CHANDLER, Ariz. — Jason Conti figures he's in a very select group.
“Chefs with a World Series ring and a college degree,” Conti said. “I'd start a Facebook group for us, but I think I'd be the only one.”
Conti, 44, still has the dry wit and humor that made him popular with his baseball teammates at Seneca Valley High School, where he graduated in 1993, as well as those who played with him at the University of Pittsburgh and then in the major leagues for five seasons.
These days, Conti works as a chef in a restaurant near the home he and his wife, Cari, bought in 2000.
“I never felt like I needed a big house to show how important I was,” Conti said. “Life is good and we're happy. We're living like normal people.”
As a senior at Seneca Valley, Conti put himself on the radar of baseball and college scouts by batting .477 with two home runs, 20 RBI and 10 stolen bases.
He was drafted out of high school by the San Diego Padres, but opted to go to Pitt, where he shined for three seasons for the Panthers.
“I was a 160-pound freshman,” Conti said. “I never expected to be a professional baseball player.”
But the Cranberry Township native was drafted by the Arizona Diamondbacks in the 32nd round in 1996.
Conti's march to a major league roster was a steady one.
He made a meteoric rise through the Diamondbacks' system, earning the organization's minor league player of the year and getting his first call to the majors with Arizona in 2000.
During his rookie year he made a splash by throwing out Atlanta's Brian Jordan at third base from right field on consecutive nights.
He repeated the feat two years later as a member of the Tampa Bay Devil Rays by nabbing Chicago White Sox slugger Frank Thomas at the plate in back-to-back games.
“A lot of people don't remember that I did that again,” Conti said. “The only reason anyone cared the first time was because I did it at the same base to the same player in back-to-back games. When I did it in Tampa, I don't think anyone cared.”
Conti spent parts of five seasons in the majors with four clubs.
His best year came in 2002 with the Devil Rays when he played in 78 games, batting .257 with three homers, 21 RBI and 15 doubles in 222 at-bats.
He eventually lost his starting job that season to rookie Carl Crawford.
“That was probably a good decision, playing Carl over me,” Conti quipped.
After the 2002 season he was traded to the Milwaukee Brewers for Javier Valentin and was released after the season.
He hooked on with the Texas Rangers in 2004.
In 2006 he signed a minor league deal with the Pittsburgh Pirates and then was sent to the New York Yankees as a player to be named later. The Yankees released him in June and he signed with the St. Louis Cardinals — the club he grew up rooting for — but was released by St. Louis just two months later.

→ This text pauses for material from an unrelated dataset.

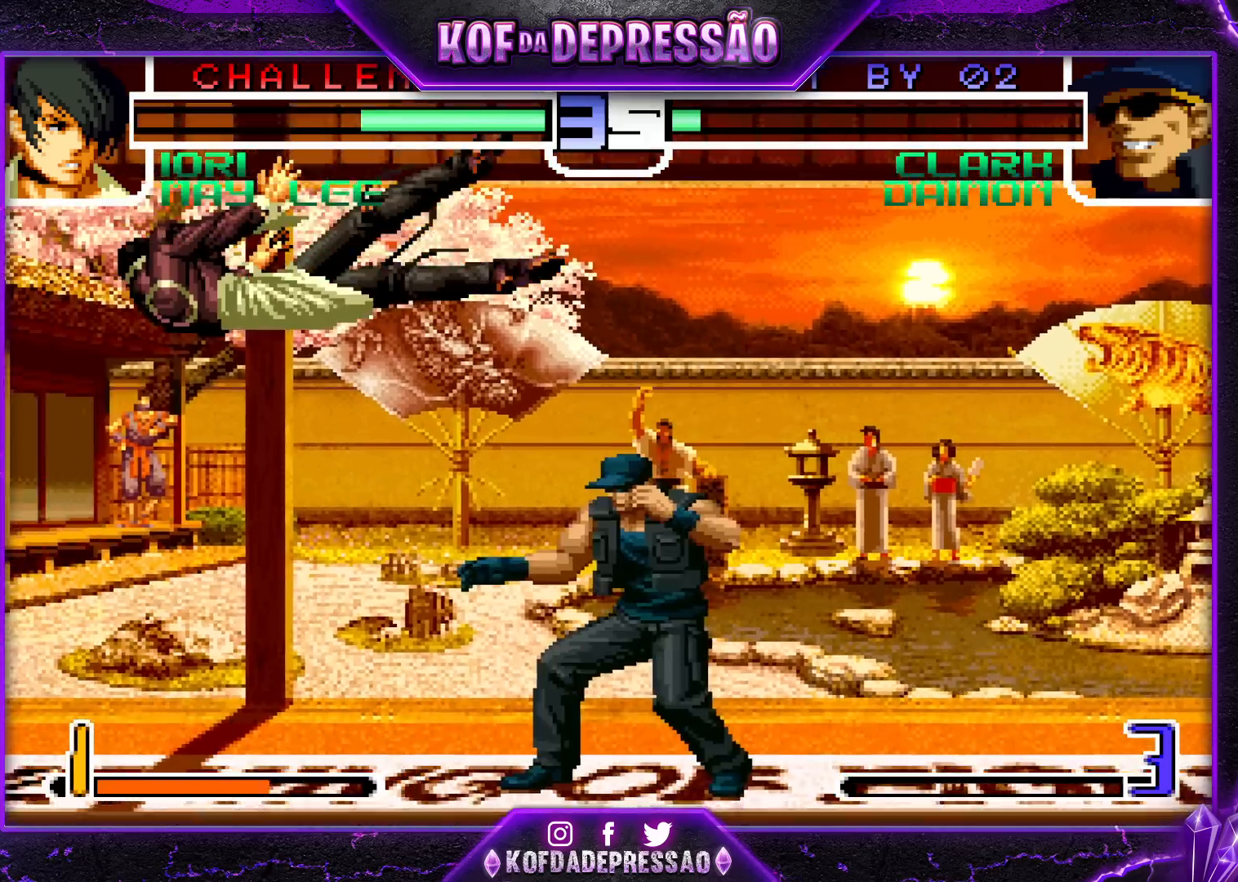
{"buttons": [], "left_stick": "center", "events": [[100, "left_stick", "center"]]}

In 2007, he played professionally in Italy before calling it a career.
Conti remembers his first major league at-bat, a pinch-hit single to right-center against Houston in June 29, 2000.

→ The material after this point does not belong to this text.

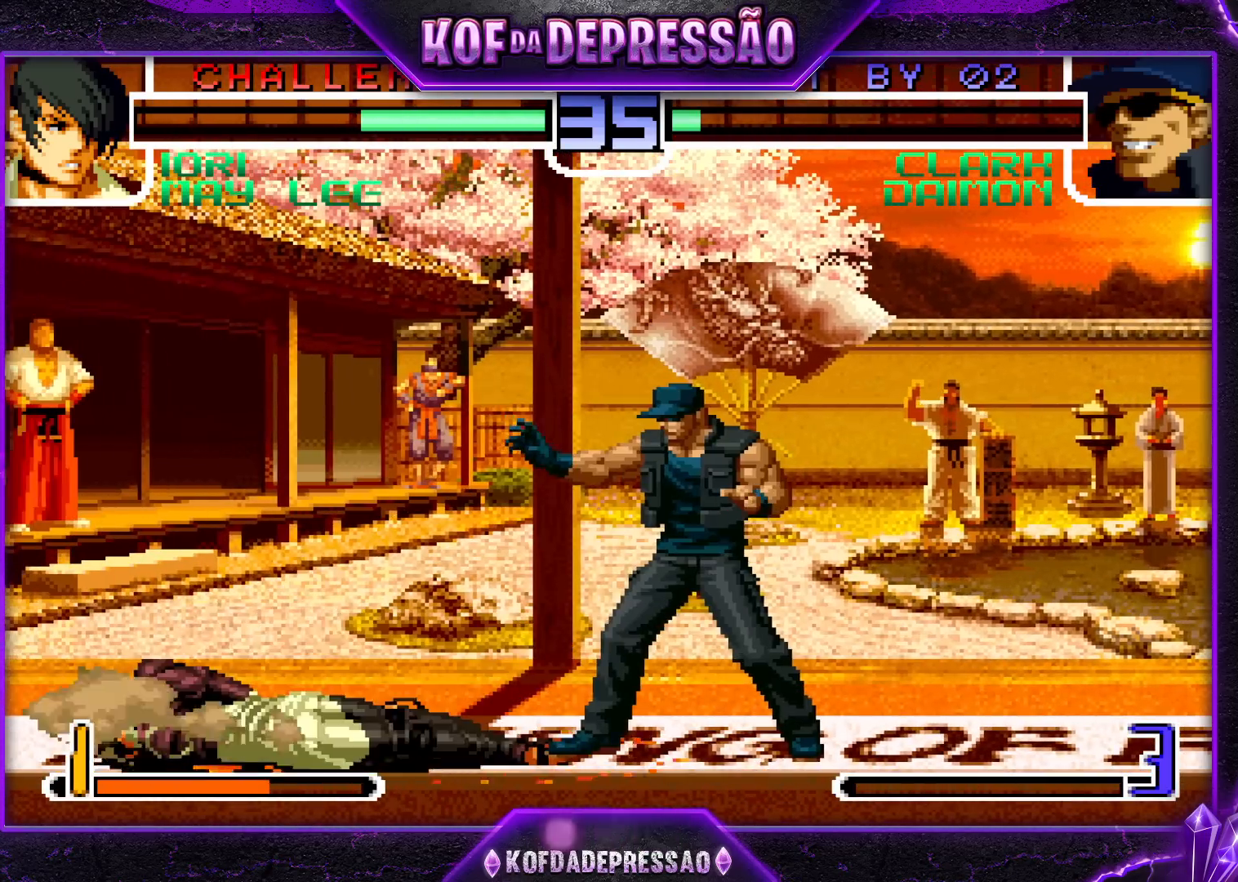
{"buttons": [], "left_stick": "right", "events": [[83, "left_stick", "left"], [250, "left_stick", "center"], [333, "left_stick", "right"], [400, "SQUARE", "down"], [400, "TRIANGLE", "down"], [483, "SQUARE", "up"], [483, "TRIANGLE", "up"]]}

He remembers his second hit, a liner up the middle against Cincinnati.
One game leaps to his mind more than most.
It was his best game as a pro in 2003 with Milwaukee and it happened to come in St. Louis.
Conti went 2-for-4 with a three-run homer and five RBI, including the game-winning hit in a 7-6 win that all but knocked the Cardinals out of contention in the NL Central.
“I just remember standing at second and thinking, 'I just got five RBI in a game and I can't believe it,'” Conti said. “I called my dad after the game and said, 'How'd you like that?' He was a diehard Cardinals fan and he said, 'That was great.'”
Conti tried to stay in baseball after his playing days were over, but found that difficult.
He finished up his communications degree at Arizona State University, in 2010, but his love of cooking made him seek out a job as a chef.
“I thought about going to culinary school, but I wanted to get my college degree,” Conti said.